First up, need to install go, gmake, g++, yarn, node, python2, zip, and git (go minimum at the time of this writing is 1.16.5, and 6.9-RELEASE has 1.16.2, so vault will complain and bail. Before it can realize it needs to bail, though, you'll have to fix the $VAULTSRC/scripts/goversioncheck.sh script (the regex on line 12 didn't work for determining the go version, I had to replace it with:
Code:
GO_VERSION=$($GO_CMD version | egrep -o 'go[0-9]+\.[0-9]+\.[0-9]+' | tr -d 'go'))
Once that's done, you'll realize you need to be on 6.9-CURRENT for go 1.16.5, so an OS upgrade later you'll need to update packages and start the install over again. Or maybe not, because you're reading this and you knew that before you made the same mistake I did. Note to future you: you'll also need to apply this change so gox doesn't build everything *except* openbsd/arm64. (That was a fun discovery!)

I'm following the standard process here:

https://www.vaultproject.io/docs/ins...ng-from-source

Basically, setup your environment variables TMPDIR (I used ~/tmp...more on that in a bit), CXX="/usr/local/bin/eg++", GOPATH (I used ~/go), and GOGC (I used 25 as a hackish workaround for out of memory issues during the build to force the go garbage collector to be a bit more aggressive...I also needed to add a 4G swap on the nvme ssd for the ui build...more on that in a few), make your install dir, clone the code, and "gmake bootstrap && gmake bin". Then wait a good bit, because Vault will download something like 2+ GB of code to build, and build it with *zero* errors. No joke.

==========

◆ Directions for this task
Say whether each statement agrees with the Vault build text, giving yes or no and quoting the words from the text that decide it. 1. The minimum Go version at the time of writing was 1.16.5. 2. GOGC was set to 25 to make the Go garbage collector less aggressive. 3. A 4G swap was added on the nvme ssd for the ui build. The entries that come next are separate material with no connection to the Vault build text.

◆ Data shown
==========

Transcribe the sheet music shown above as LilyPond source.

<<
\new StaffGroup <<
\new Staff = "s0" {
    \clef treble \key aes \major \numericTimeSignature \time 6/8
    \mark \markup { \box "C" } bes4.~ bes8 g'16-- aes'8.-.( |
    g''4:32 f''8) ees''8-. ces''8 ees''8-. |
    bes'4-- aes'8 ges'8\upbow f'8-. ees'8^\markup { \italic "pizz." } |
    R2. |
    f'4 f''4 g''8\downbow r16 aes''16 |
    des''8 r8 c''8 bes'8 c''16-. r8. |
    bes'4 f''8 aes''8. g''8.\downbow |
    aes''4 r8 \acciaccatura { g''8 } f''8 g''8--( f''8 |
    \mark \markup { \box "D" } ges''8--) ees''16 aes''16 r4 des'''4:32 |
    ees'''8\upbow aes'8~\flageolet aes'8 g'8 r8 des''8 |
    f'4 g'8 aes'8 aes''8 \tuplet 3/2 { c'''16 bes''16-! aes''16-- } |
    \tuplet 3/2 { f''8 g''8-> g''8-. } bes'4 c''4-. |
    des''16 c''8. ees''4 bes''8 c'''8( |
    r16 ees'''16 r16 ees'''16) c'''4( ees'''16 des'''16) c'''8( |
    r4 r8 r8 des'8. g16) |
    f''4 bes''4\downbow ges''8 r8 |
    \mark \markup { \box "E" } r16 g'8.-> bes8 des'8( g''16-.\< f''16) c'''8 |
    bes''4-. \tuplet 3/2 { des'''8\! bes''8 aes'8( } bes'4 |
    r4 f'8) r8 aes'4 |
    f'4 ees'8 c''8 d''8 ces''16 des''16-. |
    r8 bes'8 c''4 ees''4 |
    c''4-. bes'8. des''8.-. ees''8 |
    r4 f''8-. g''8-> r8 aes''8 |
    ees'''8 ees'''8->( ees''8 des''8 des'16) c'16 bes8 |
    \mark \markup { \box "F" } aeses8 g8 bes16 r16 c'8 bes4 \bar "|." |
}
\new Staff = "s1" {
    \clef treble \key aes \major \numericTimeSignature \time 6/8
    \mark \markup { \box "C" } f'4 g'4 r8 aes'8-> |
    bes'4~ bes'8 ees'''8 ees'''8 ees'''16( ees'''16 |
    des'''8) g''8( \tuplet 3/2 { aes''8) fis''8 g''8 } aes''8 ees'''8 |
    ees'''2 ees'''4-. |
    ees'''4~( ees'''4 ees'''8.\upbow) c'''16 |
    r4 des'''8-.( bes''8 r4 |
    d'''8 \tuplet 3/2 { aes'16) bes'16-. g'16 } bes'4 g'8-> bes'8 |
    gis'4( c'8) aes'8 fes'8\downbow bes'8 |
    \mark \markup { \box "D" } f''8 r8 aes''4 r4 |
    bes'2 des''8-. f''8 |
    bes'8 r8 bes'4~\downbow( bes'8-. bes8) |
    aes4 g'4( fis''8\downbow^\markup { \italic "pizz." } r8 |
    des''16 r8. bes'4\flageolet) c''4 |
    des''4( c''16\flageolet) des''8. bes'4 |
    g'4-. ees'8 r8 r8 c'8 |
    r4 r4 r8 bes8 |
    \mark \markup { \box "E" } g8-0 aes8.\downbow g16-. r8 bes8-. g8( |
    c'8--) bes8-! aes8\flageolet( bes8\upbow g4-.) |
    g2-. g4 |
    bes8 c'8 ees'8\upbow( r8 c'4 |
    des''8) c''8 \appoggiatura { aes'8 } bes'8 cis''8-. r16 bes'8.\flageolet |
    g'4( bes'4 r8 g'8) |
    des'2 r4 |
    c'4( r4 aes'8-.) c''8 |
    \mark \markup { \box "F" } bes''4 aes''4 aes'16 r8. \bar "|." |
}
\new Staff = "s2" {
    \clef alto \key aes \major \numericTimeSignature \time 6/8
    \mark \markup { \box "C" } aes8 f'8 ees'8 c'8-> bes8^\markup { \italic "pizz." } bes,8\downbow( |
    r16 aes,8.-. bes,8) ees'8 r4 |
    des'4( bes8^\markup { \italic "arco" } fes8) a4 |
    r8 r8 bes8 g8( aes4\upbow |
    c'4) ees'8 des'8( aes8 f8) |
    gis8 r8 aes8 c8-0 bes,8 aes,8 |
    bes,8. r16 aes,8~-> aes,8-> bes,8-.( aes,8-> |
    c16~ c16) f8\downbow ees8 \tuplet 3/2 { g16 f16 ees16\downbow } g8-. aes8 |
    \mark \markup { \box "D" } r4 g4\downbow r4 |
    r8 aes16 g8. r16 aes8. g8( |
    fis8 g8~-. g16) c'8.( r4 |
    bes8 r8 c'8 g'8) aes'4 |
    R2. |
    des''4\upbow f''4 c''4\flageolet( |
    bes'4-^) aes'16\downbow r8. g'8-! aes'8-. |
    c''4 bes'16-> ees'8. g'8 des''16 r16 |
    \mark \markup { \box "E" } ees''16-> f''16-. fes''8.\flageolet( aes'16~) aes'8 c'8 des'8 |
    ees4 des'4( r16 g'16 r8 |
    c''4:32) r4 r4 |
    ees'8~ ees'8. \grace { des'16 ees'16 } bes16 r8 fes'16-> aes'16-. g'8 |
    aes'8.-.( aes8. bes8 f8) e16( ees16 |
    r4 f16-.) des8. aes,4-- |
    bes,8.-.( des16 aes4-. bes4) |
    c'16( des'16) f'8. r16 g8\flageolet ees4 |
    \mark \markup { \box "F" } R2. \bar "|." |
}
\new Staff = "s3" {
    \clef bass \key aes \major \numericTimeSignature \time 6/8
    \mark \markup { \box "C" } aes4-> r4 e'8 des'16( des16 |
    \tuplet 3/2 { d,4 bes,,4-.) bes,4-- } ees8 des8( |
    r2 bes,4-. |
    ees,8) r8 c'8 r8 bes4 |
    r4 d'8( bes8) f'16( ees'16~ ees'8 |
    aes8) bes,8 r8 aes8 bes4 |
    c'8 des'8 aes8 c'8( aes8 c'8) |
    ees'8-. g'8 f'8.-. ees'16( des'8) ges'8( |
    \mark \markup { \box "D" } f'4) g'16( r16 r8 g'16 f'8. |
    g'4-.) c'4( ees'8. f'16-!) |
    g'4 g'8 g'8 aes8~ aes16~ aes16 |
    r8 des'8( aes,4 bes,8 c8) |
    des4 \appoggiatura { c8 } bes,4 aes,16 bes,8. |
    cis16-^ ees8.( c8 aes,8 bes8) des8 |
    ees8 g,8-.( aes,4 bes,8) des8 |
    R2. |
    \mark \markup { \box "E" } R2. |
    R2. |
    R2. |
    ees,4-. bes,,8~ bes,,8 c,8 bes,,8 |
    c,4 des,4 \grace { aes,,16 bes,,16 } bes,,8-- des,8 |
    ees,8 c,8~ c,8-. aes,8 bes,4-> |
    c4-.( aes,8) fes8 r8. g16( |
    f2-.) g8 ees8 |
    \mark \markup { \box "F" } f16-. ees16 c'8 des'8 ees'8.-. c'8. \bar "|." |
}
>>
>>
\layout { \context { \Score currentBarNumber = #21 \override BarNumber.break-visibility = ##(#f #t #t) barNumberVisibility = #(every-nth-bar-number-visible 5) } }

==========

◆ Solution
1. Yes: "go minimum at the time of this writing is 1.16.5"
2. No: "I used 25 as a hackish workaround for out of memory issues during the build to force the go garbage collector to be a bit more aggressive"
3. Yes: "I also needed to add a 4G swap on the nvme ssd for the ui build"